I need Float value return not Double
.
You may also pass the float value, and use:
String.format("%.2f", floatValue);
Documentation
Take a look at DecimalFormat. You can easily use it to take a number and give it a set number of decimal places.
Edit: Example
Try this this helped me a lot
BigDecimal roundfinalPrice = new BigDecimal(5652.25622f).setScale(2,BigDecimal.ROUND_HALF_UP);
Result will be
roundfinalPrice --> 5652.26
Of note, use of DecimalFormat constructor is discouraged. The javadoc for this class states:
In general, do not call the DecimalFormat constructors directly, since the NumberFormat factory methods may return subclasses other than DecimalFormat.
https://docs.oracle.com/javase/8/docs/api/java/text/DecimalFormat.html
So what you need to do is (for instance):
NumberFormat formatter = NumberFormat.getInstance(Locale.US);
formatter.setMaximumFractionDigits(2);
formatter.setMinimumFractionDigits(2);
formatter.setRoundingMode(RoundingMode.HALF_UP);
Float formatedFloat = new Float(formatter.format(floatValue));
Here's a quick sample using the DecimalFormat class mentioned by Nick.
float f = 12.345f;
DecimalFormat df = new DecimalFormat("#.00");
System.out.println(df.format(f));
The output of the print statement will be 12.35. Notice that it will round it for you.
Kinda surprised nobody's pointed out the direct way to do it, which is easy enough.
double roundToDecimalPlaces(double value, int decimalPlaces)

□ □ □ □

- _EXERCISE DETAILS_: Copy the text on rounding float values in Java word for word, in full.

- _THE DATA_:
□ □ □ □

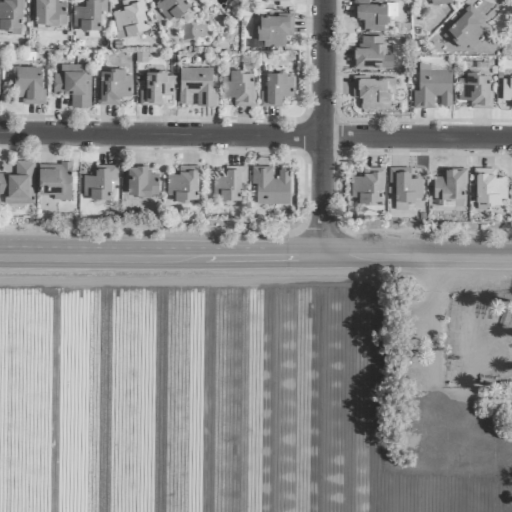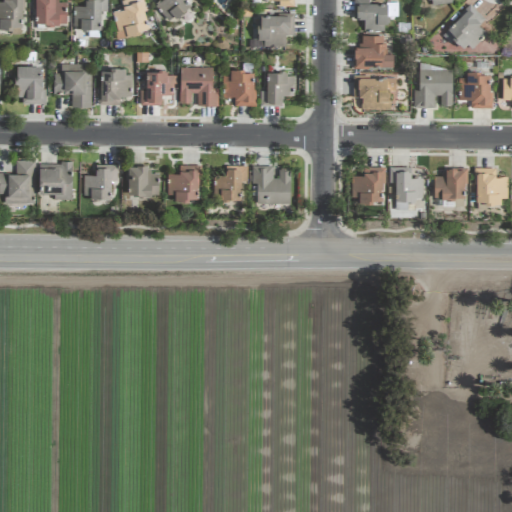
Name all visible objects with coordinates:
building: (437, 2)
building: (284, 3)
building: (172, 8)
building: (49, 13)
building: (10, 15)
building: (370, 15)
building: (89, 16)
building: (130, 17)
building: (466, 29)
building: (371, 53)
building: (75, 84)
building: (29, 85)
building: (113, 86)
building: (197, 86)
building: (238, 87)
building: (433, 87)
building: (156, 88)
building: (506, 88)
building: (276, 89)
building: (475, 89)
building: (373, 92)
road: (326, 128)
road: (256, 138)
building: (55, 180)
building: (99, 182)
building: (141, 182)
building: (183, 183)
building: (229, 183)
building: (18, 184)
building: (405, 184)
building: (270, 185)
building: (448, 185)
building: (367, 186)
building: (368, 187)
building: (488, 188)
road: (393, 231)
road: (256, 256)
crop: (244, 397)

□ □ □ □

- _OUTPUT OF THE EXERCISE_:
I need Float value return not Double
.
You may also pass the float value, and use:
String.format("%.2f", floatValue);
Documentation
Take a look at DecimalFormat. You can easily use it to take a number and give it a set number of decimal places.
Edit: Example
Try this this helped me a lot
BigDecimal roundfinalPrice = new BigDecimal(5652.25622f).setScale(2,BigDecimal.ROUND_HALF_UP);
Result will be
roundfinalPrice --> 5652.26
Of note, use of DecimalFormat constructor is discouraged. The javadoc for this class states:
In general, do not call the DecimalFormat constructors directly, since the NumberFormat factory methods may return subclasses other than DecimalFormat.
https://docs.oracle.com/javase/8/docs/api/java/text/DecimalFormat.html
So what you need to do is (for instance):
NumberFormat formatter = NumberFormat.getInstance(Locale.US);
formatter.setMaximumFractionDigits(2);
formatter.setMinimumFractionDigits(2);
formatter.setRoundingMode(RoundingMode.HALF_UP);
Float formatedFloat = new Float(formatter.format(floatValue));
Here's a quick sample using the DecimalFormat class mentioned by Nick.
float f = 12.345f;
DecimalFormat df = new DecimalFormat("#.00");
System.out.println(df.format(f));
The output of the print statement will be 12.35. Notice that it will round it for you.
Kinda surprised nobody's pointed out the direct way to do it, which is easy enough.
double roundToDecimalPlaces(double value, int decimalPlaces)